O fato é que esse percurso torto das ações e dos atos de gestão construíram o vexame da chamada de capital de junho de 2001. Cinco anos depois da emissão dos bônus lançados quando da capitalização de 1996, apenas um número ínfimo de desinformados acionistas compareceu para exercer seu direito de subscrição.
A própria entrada no Novo Mercado da Bovespa, propósito divulgado pela direção e, por si só, elogiável, fica sob risco, a merecer uma análise mais profunda dos reguladores do Novo Mercado. Porém ainda mais grave é a oportunidade política do negócio.
Temos um novo presidente eleito. A nação já disse "não" à continuidade da gestão nos moldes de Fernando Henrique.
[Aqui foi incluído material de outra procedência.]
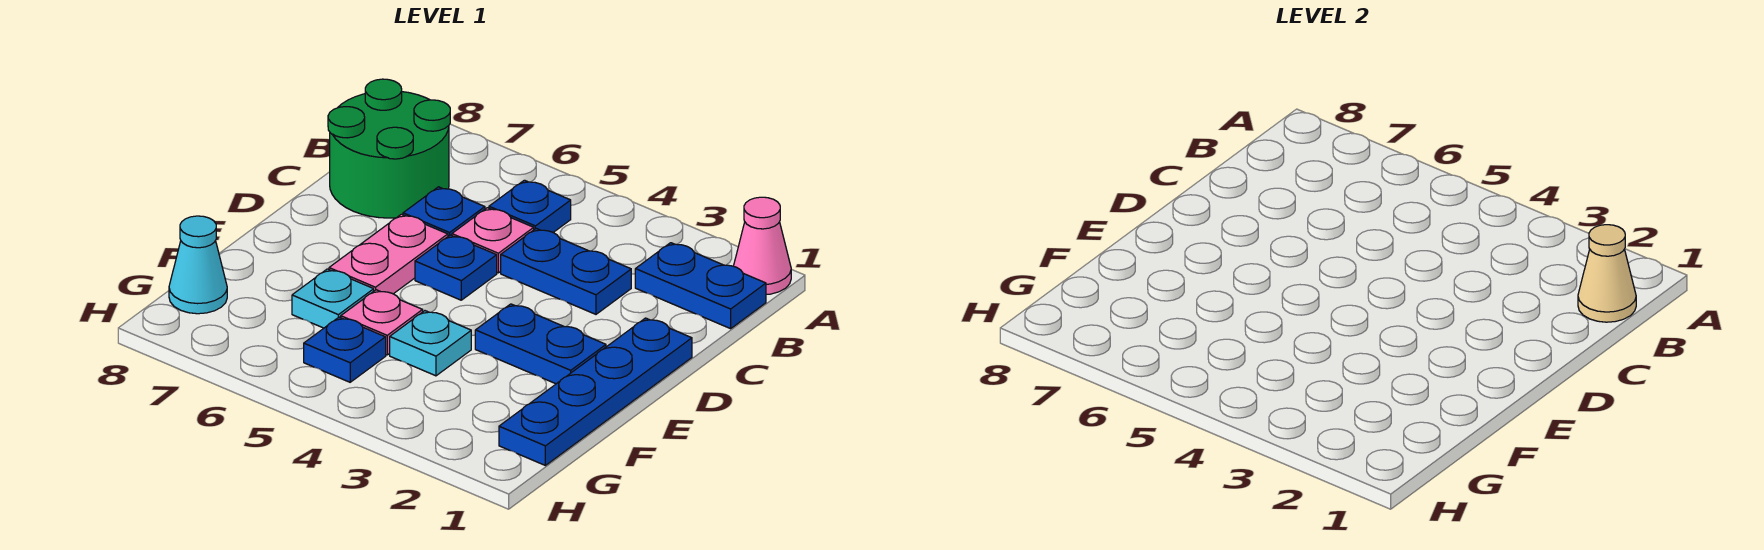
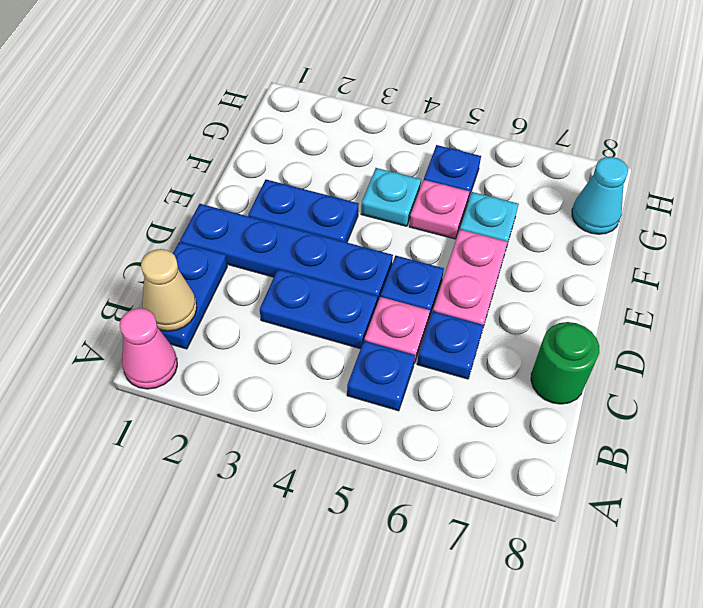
blue 1x2 plate [635,243,766,329] -> blue 1x2 plate turned to [160,242,227,349]
green 2x2 round brick [328,79,450,218] -> green 1x1 round brick [531,322,599,404]
blue 1x4 plate [499,318,692,465] -> blue 1x4 plate turned to [180,204,393,304]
O país avalizou as críticas de Lula ao atual governo e votou em um programa com outras prioridades, no qual os bancos públicos terão sua estratégia revista para se adequarem aos objetivos sociais do novo governo.
Sem deixar de ser competitivos e atuantes no mercado comercial bancário brasileiro, os bancos federais irão incorporar funções que podem ajudar o país a retomar o crescimento econômico, gerar emprego e renda e reduzir as desigualdades sociais.
Portanto falta legitimidade a essa ação governamental de colocar à venda um patrimônio de alguns bilhões de reais às vésperas de entregar o cargo ao novo presidente. Cabe ao presidente Fernando Henrique determinar a suspensão do processo de venda e confiar o futuro do Banco do Brasil e suas ações ao novo governo.


Ricardo Berzoini, 42, bancário, deputado federal pelo PT-SP, é vice-líder do partido na Câmara dos Deputados.